Bar code labels have made a huge impact on the retail industry that once had to rely on hand counts to know how much of each product was left in inventory. Not only was this method time-consuming, it wasn't always accurate as it relied on the work people. That is not to say computers are infallible, but when you rely on humans to do a count, many distractions can affect the accuracy of the count. Bar code labels allow the store to set up their system so that every scanned product will be deducted from inventory. In many cases stores also configure a re-order point so that they don't have to make a decision about how much merchandise to keep on hand and when to order more.

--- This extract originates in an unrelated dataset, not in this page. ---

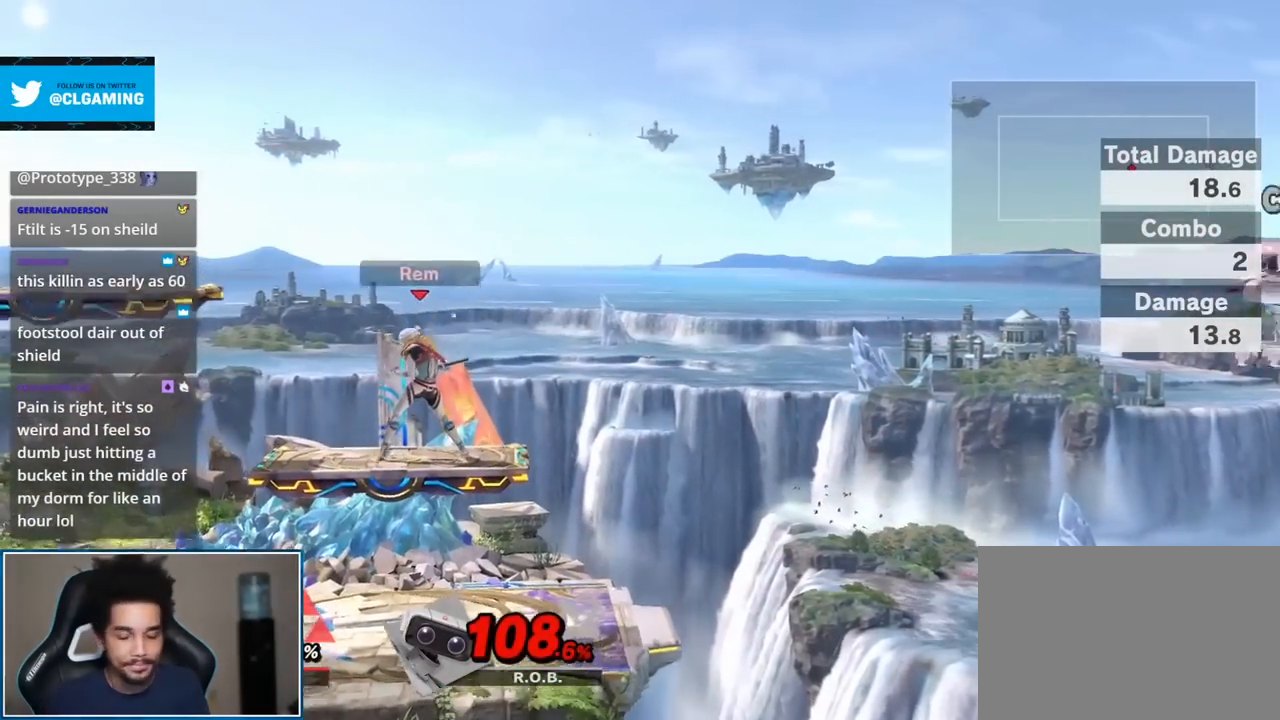
{"buttons": [], "left_stick": "center", "right_stick": "center", "events": [[33, "left_stick", "center"], [200, "left_stick", "down"], [333, "left_stick", "center"]]}
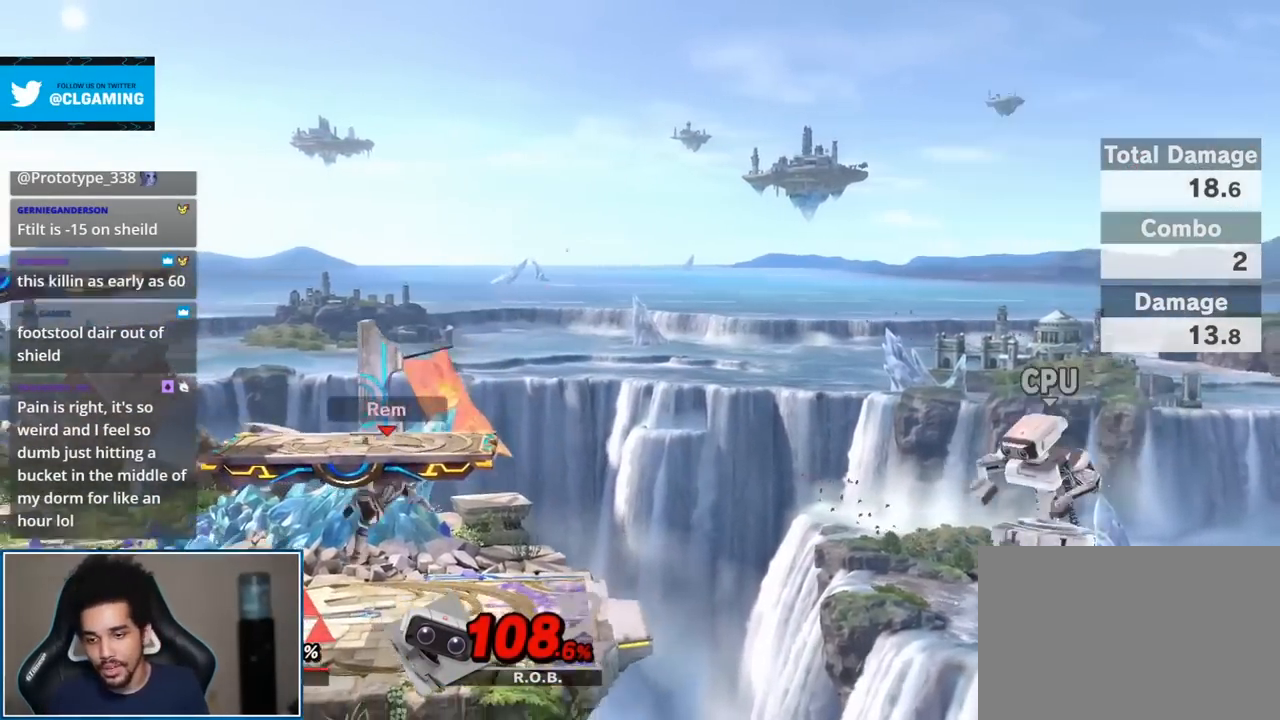
{"buttons": [], "left_stick": "up-left", "right_stick": "center", "events": [[500, "left_stick", "up-left"]]}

The problem that is obvious with bar code labels in controlling inventory is that many stores do not utilize it to its fullest potential. When used properly, there is no reason a customer should go to a store and not have the merchandise on hand except for rare instances when the store had a sale and more of the sale items were sold than projected. Warehouse workers should be scanning bar code labels when new merchandise comes in so that stores know what they have in inventory, but often this is the only thing that is being scanned, thus leaving the store thinking it has more on hand than it does. If all retailers were to utilize bar code labels to the extent of their capabilities, we would rarely find a product out of stock.
With bar code labels so readily available, it's difficult to understand why retailers do not use them to control inventory coming and going. It is not difficult, and it would certainly increase their flow of traffic because customers would know that they would always be able to purchase the products they need without having to wait for the next shipment of products from the warehouse.